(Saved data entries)
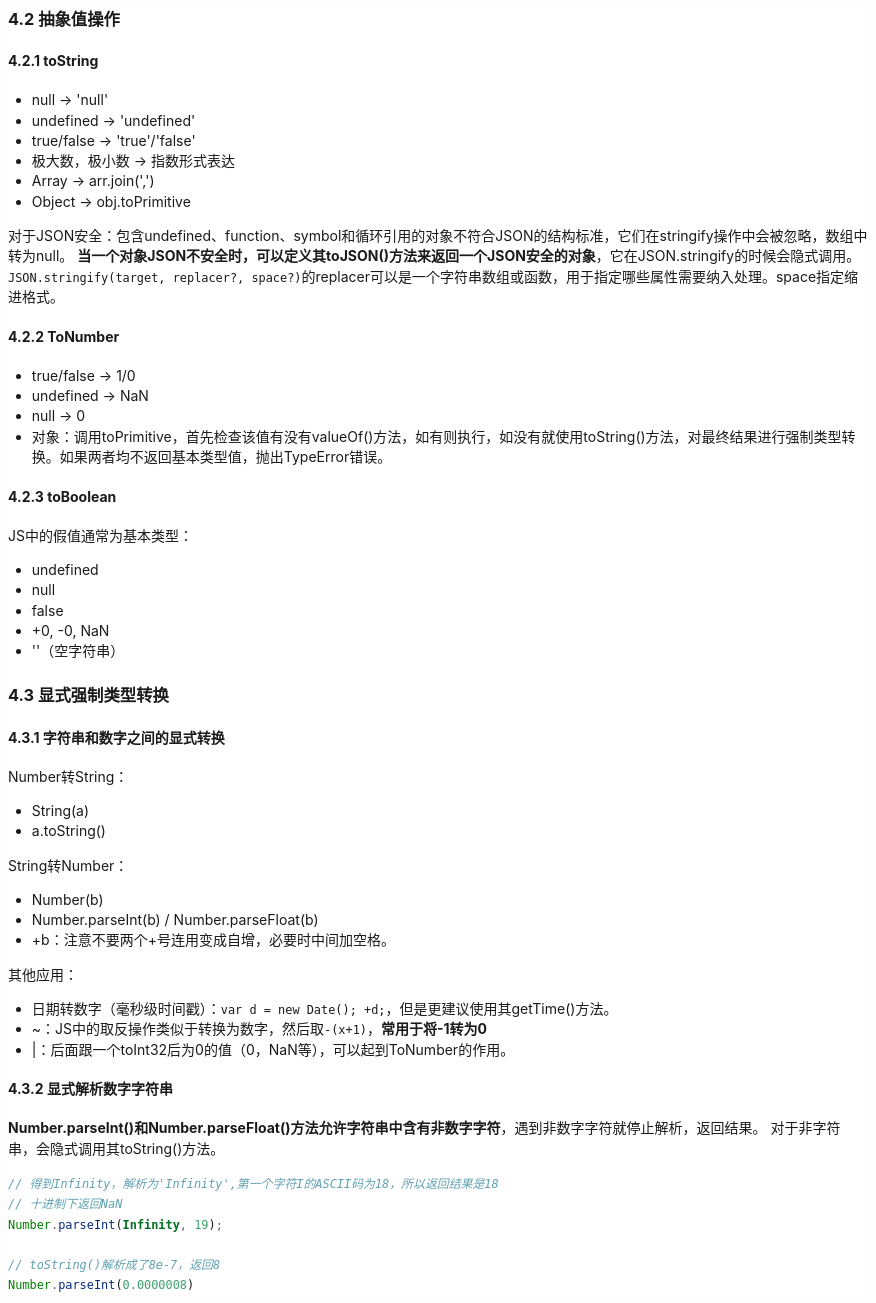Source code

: ### 4.2 抽象值操作
#### 4.2.1 toString
- null -> 'null'
- undefined -> 'undefined'
- true/false -> 'true'/'false'
- 极大数，极小数 -> 指数形式表达
- Array -> arr.join(',')
- Object -> obj.toPrimitive

对于JSON安全：包含undefined、function、symbol和循环引用的对象不符合JSON的结构标准，它们在stringify操作中会被忽略，数组中转为null。
**当一个对象JSON不安全时，可以定义其toJSON()方法来返回一个JSON安全的对象**，它在JSON.stringify的时候会隐式调用。
`JSON.stringify(target, replacer?, space?)`的replacer可以是一个字符串数组或函数，用于指定哪些属性需要纳入处理。space指定缩进格式。

#### 4.2.2 ToNumber
- true/false -> 1/0
- undefined -> NaN
- null -> 0
- 对象：调用toPrimitive，首先检查该值有没有valueOf()方法，如有则执行，如没有就使用toString()方法，对最终结果进行强制类型转换。如果两者均不返回基本类型值，抛出TypeError错误。

#### 4.2.3 toBoolean
JS中的假值通常为基本类型：
- undefined
- null
- false
- +0, -0, NaN
- ''（空字符串）

### 4.3 显式强制类型转换
#### 4.3.1 字符串和数字之间的显式转换
Number转String：
- String(a)
- a.toString()

String转Number：
- Number(b)
- Number.parseInt(b) / Number.parseFloat(b)
- +b：注意不要两个+号连用变成自增，必要时中间加空格。

其他应用：
- 日期转数字（毫秒级时间戳）：`var d = new Date(); +d;`，但是更建议使用其getTime()方法。
- ~：JS中的取反操作类似于转换为数字，然后取`-(x+1)`，**常用于将-1转为0**
- |：后面跟一个toInt32后为0的值（0，NaN等），可以起到ToNumber的作用。

#### 4.3.2 显式解析数字字符串
**Number.parseInt()和Number.parseFloat()方法允许字符串中含有非数字字符**，遇到非数字字符就停止解析，返回结果。
对于非字符串，会隐式调用其toString()方法。
```JavaScript
// 得到Infinity，解析为'Infinity',第一个字符I的ASCII码为18，所以返回结果是18
// 十进制下返回NaN
Number.parseInt(Infinity, 19);

// toString()解析成了8e-7，返回8
Number.parseInt(0.0000008) 
```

**Exercise goal:** Copy each line of the data that contains the word "Infinity".

**Answer space:**
// 得到Infinity，解析为'Infinity',第一个字符I的ASCII码为18，所以返回结果是18
Number.parseInt(Infinity, 19);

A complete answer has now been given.